The Trump administration and North Korea have been quietly communicating for the past several months through a diplomatic backchannel, The Associated Press reports.

Contact between the two countries, which was ended by Pyongyang during the last seven months of the Obama administration in response to U.S. sanctions, was reportedly restarted shortly after Donald Trump’s inauguration in January.

The talks, held regularly between U.S. special envoy for North Korea policy Joseph Yun and senior North Korean diplomat Pak Song Il, have focused on U.S. citizens imprisoned by the regime and the escalating tensions over Pyongyang’s missile and nuclear weapons programs.

“The communications largely serve as a way to exchange messages, allowing Washington and Pyongyang to relay information,” the AP report states.

While prior reports confirmed the backchannel was used to negotiate the release of Ohio college student Otto Warmbier, who died just 6 days after returning to the U.S. in a coma, the continued talks had not been previously revealed.

Despite the back-and-forth of bellicose threats between Trump and North Korean leader Kim Jong Un, Keith Luse, executive director of the National Committee on North Korea, says the behind the scenes discussions show the rival nations are open to the idea of negotiation.

“Contrary to the public vitriol of the moment, the North Koreans were willing to reopen the New York channel following the election of President Trump and his administration signaled an openness to engage and ‘talk about talks,’” Luse told the AP. “However, the massive trust deficit in Pyongyang and in Washington toward each other has impeded the confidence-building process necessary to have constructive dialogue.”

On the forefront tensions continued to mount Friday as Trump warned North Korea on Twitter that the U.S. military was “locked and loaded.”

“Military solutions are now fully in place, locked and loaded, should North Korea act unwisely,” the president said. “Hopefully Kim Jong Un will find another path!”

Trump’s remark doubled down on a similar warning Tuesday in which he said North Korean threats would be met with “fire and fury.”

“North Korea best not make any more threats to the United States,” Trump said. “They will be met with fire and fury like the world has never seen.

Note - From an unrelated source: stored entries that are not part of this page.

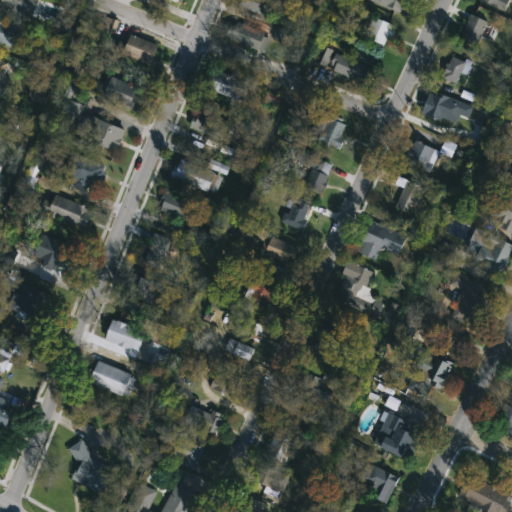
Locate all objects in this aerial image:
building: (499, 3)
building: (399, 4)
building: (399, 4)
building: (23, 6)
building: (23, 6)
building: (261, 6)
building: (261, 7)
building: (108, 23)
building: (109, 24)
building: (476, 30)
building: (476, 30)
building: (381, 32)
building: (382, 32)
building: (10, 35)
building: (10, 35)
building: (135, 53)
building: (136, 54)
road: (250, 57)
building: (3, 68)
building: (4, 70)
building: (353, 70)
building: (353, 70)
building: (457, 70)
building: (457, 71)
building: (229, 86)
building: (229, 87)
building: (123, 92)
building: (123, 92)
building: (0, 99)
building: (0, 99)
building: (445, 106)
building: (211, 125)
building: (211, 125)
building: (99, 132)
building: (100, 132)
building: (334, 133)
building: (335, 134)
building: (423, 156)
building: (424, 156)
building: (460, 157)
building: (461, 157)
building: (35, 171)
building: (35, 171)
building: (85, 171)
building: (85, 172)
building: (196, 176)
building: (197, 176)
building: (411, 196)
building: (412, 196)
building: (71, 211)
building: (71, 212)
building: (179, 212)
building: (180, 212)
building: (500, 212)
building: (500, 212)
building: (382, 242)
building: (382, 242)
building: (485, 247)
building: (486, 248)
building: (160, 250)
building: (284, 250)
building: (160, 251)
building: (284, 251)
building: (56, 254)
building: (56, 255)
road: (329, 256)
road: (108, 257)
building: (353, 284)
building: (353, 284)
building: (148, 291)
building: (148, 292)
building: (29, 299)
building: (29, 299)
building: (470, 299)
building: (470, 299)
building: (340, 334)
building: (341, 335)
building: (129, 336)
building: (129, 336)
building: (4, 355)
building: (4, 356)
building: (230, 368)
building: (231, 368)
building: (428, 372)
building: (428, 373)
building: (114, 379)
building: (115, 379)
building: (315, 387)
building: (315, 388)
road: (457, 411)
building: (506, 416)
building: (506, 417)
building: (203, 419)
building: (204, 419)
building: (5, 420)
building: (5, 421)
building: (395, 437)
building: (395, 437)
road: (480, 441)
road: (118, 442)
building: (280, 449)
building: (280, 450)
building: (93, 467)
building: (93, 467)
building: (271, 478)
building: (272, 479)
building: (378, 486)
building: (379, 486)
building: (484, 496)
building: (484, 496)
building: (160, 499)
building: (161, 500)
road: (1, 511)
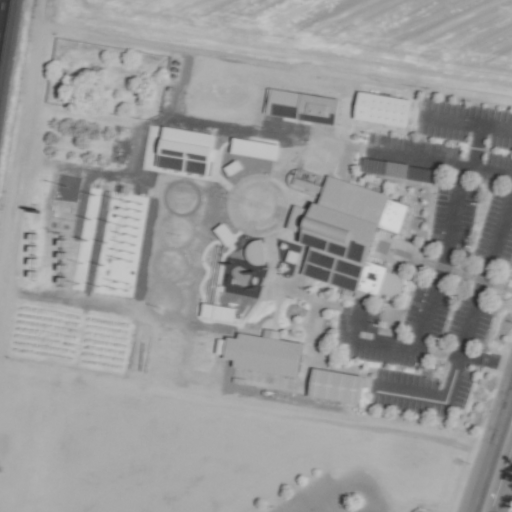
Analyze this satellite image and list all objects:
road: (1, 8)
crop: (429, 20)
building: (299, 105)
building: (378, 108)
road: (450, 119)
road: (479, 129)
building: (251, 147)
road: (293, 157)
building: (346, 235)
building: (252, 251)
road: (429, 305)
road: (468, 327)
building: (260, 351)
road: (436, 353)
road: (485, 362)
building: (331, 384)
road: (491, 450)
road: (347, 484)
road: (505, 485)
road: (373, 507)
road: (497, 509)
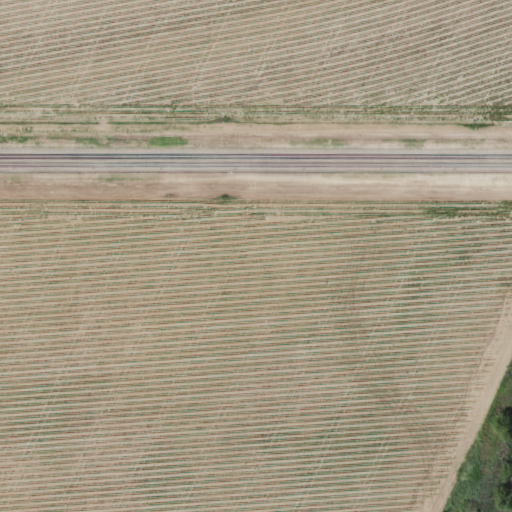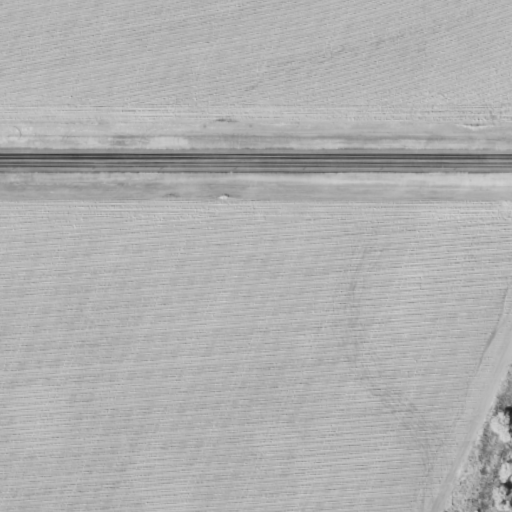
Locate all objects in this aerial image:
road: (256, 161)
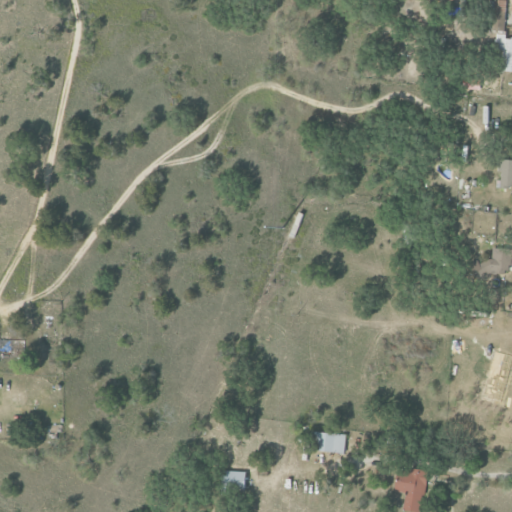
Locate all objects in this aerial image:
building: (498, 5)
building: (506, 50)
road: (211, 116)
road: (58, 117)
building: (505, 172)
power tower: (281, 227)
building: (496, 262)
road: (1, 280)
building: (329, 442)
road: (480, 474)
building: (233, 480)
building: (410, 487)
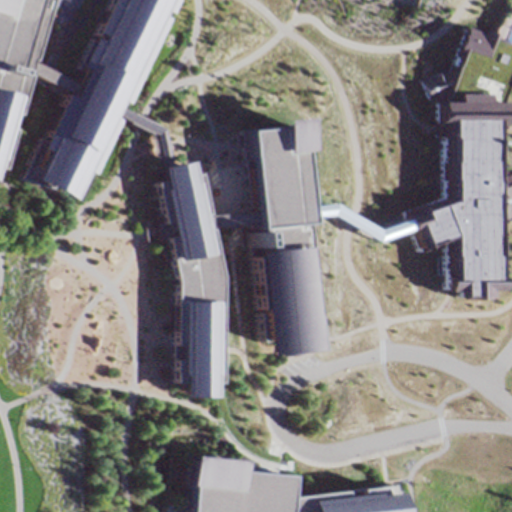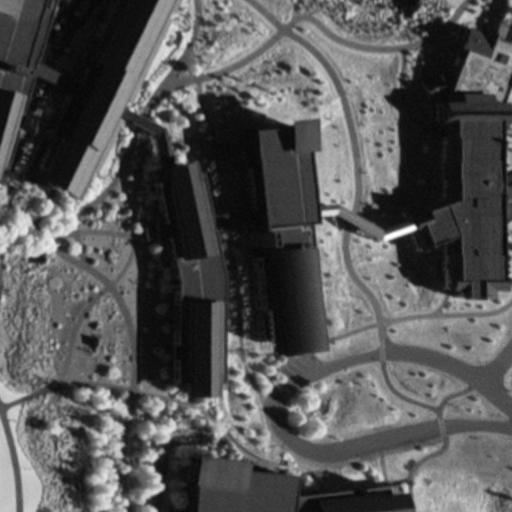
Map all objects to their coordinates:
road: (467, 0)
road: (503, 40)
road: (233, 61)
building: (67, 81)
building: (67, 82)
road: (151, 133)
road: (19, 136)
building: (469, 171)
road: (316, 201)
road: (13, 214)
road: (352, 222)
building: (228, 256)
building: (228, 260)
road: (95, 276)
road: (237, 296)
road: (66, 365)
road: (499, 366)
parking lot: (74, 382)
building: (74, 382)
road: (32, 396)
road: (181, 403)
road: (279, 405)
road: (285, 445)
road: (13, 455)
building: (252, 493)
building: (268, 495)
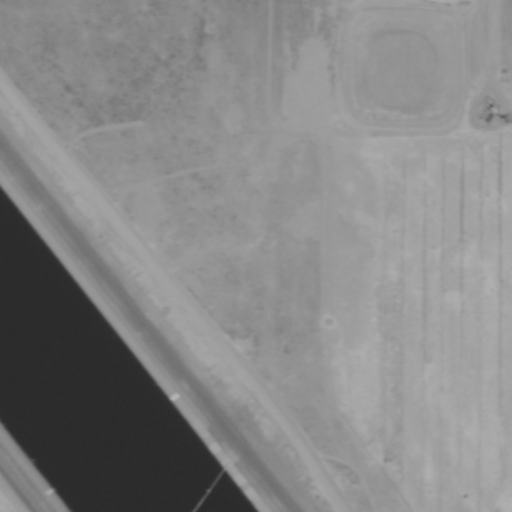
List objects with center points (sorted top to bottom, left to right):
crop: (316, 206)
road: (20, 485)
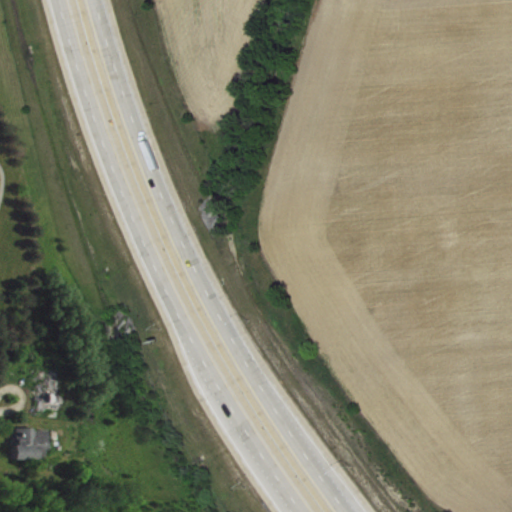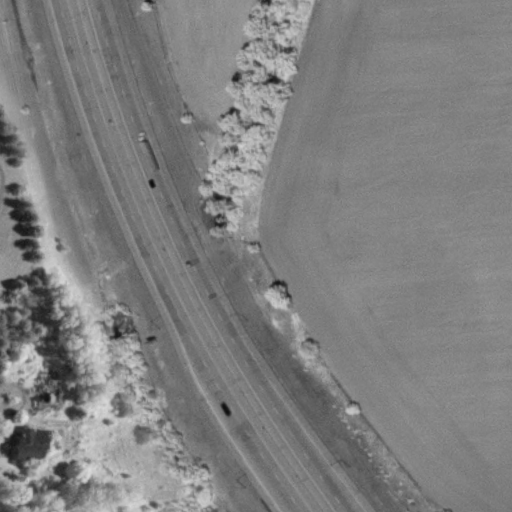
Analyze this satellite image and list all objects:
road: (3, 197)
road: (162, 268)
road: (196, 268)
building: (51, 398)
building: (31, 447)
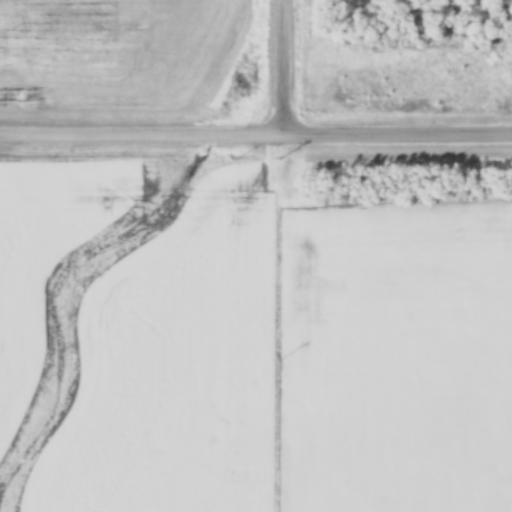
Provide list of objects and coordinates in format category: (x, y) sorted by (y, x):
road: (284, 66)
road: (256, 132)
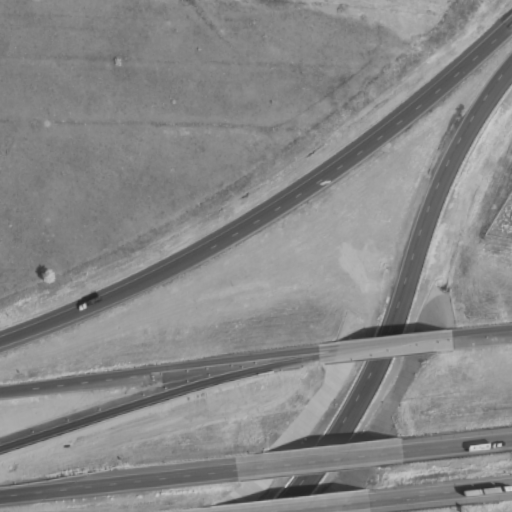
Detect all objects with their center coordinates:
road: (272, 211)
road: (398, 288)
road: (480, 336)
road: (387, 346)
road: (162, 371)
road: (459, 445)
road: (335, 458)
road: (131, 479)
road: (437, 493)
road: (316, 507)
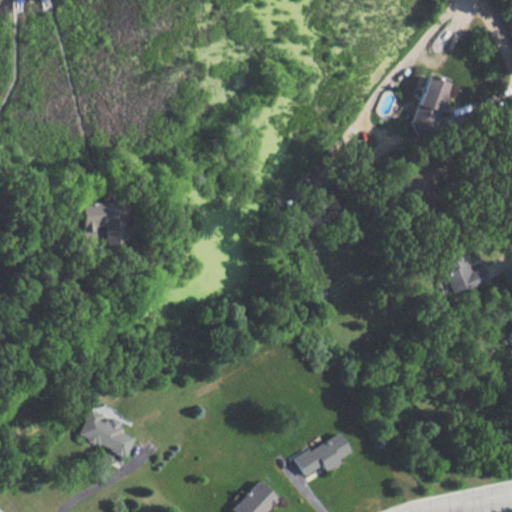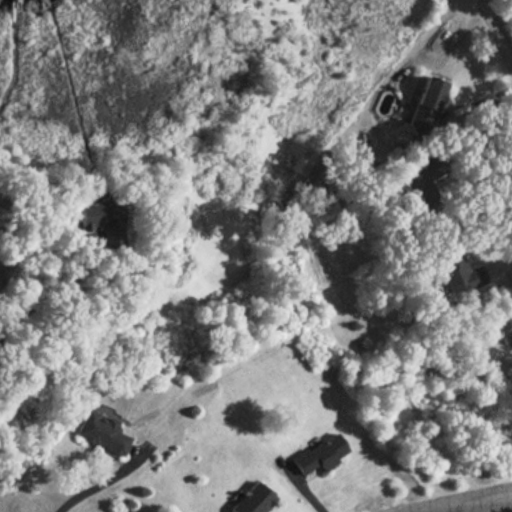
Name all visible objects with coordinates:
road: (496, 36)
road: (430, 55)
building: (425, 106)
road: (482, 157)
building: (421, 179)
building: (102, 220)
road: (500, 262)
building: (459, 271)
road: (41, 295)
building: (509, 317)
building: (100, 432)
building: (319, 454)
road: (99, 485)
road: (475, 492)
building: (252, 500)
road: (475, 502)
road: (424, 508)
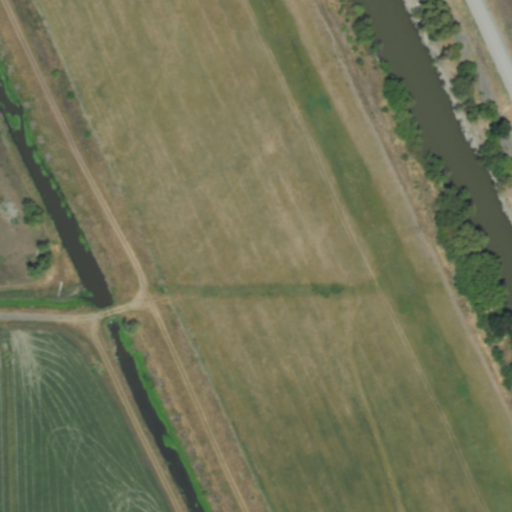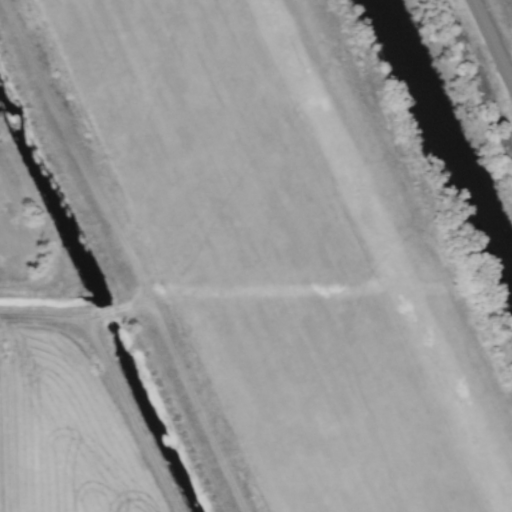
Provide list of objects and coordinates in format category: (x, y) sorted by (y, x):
road: (494, 37)
crop: (228, 274)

He has been very threatening… and I said they will be met with fire, fury and frankly power the likes of which this world has never seen before.”

Following the president’s comment North Korea announced that it had begun preparing plans to send four Hwasong-12 intermediate-range ballistic missile near the island of Guam, home to several U.S. military bases.

“The KPA Strategic Force is now carefully examining the operational plan for making an enveloping fire at the areas around Guam with medium-to-long-range strategic ballistic rocket Hwasong-12 in order to contain the U.S. major military bases on Guam including the Anderson Air Force Base,” a North Korean spokesman said.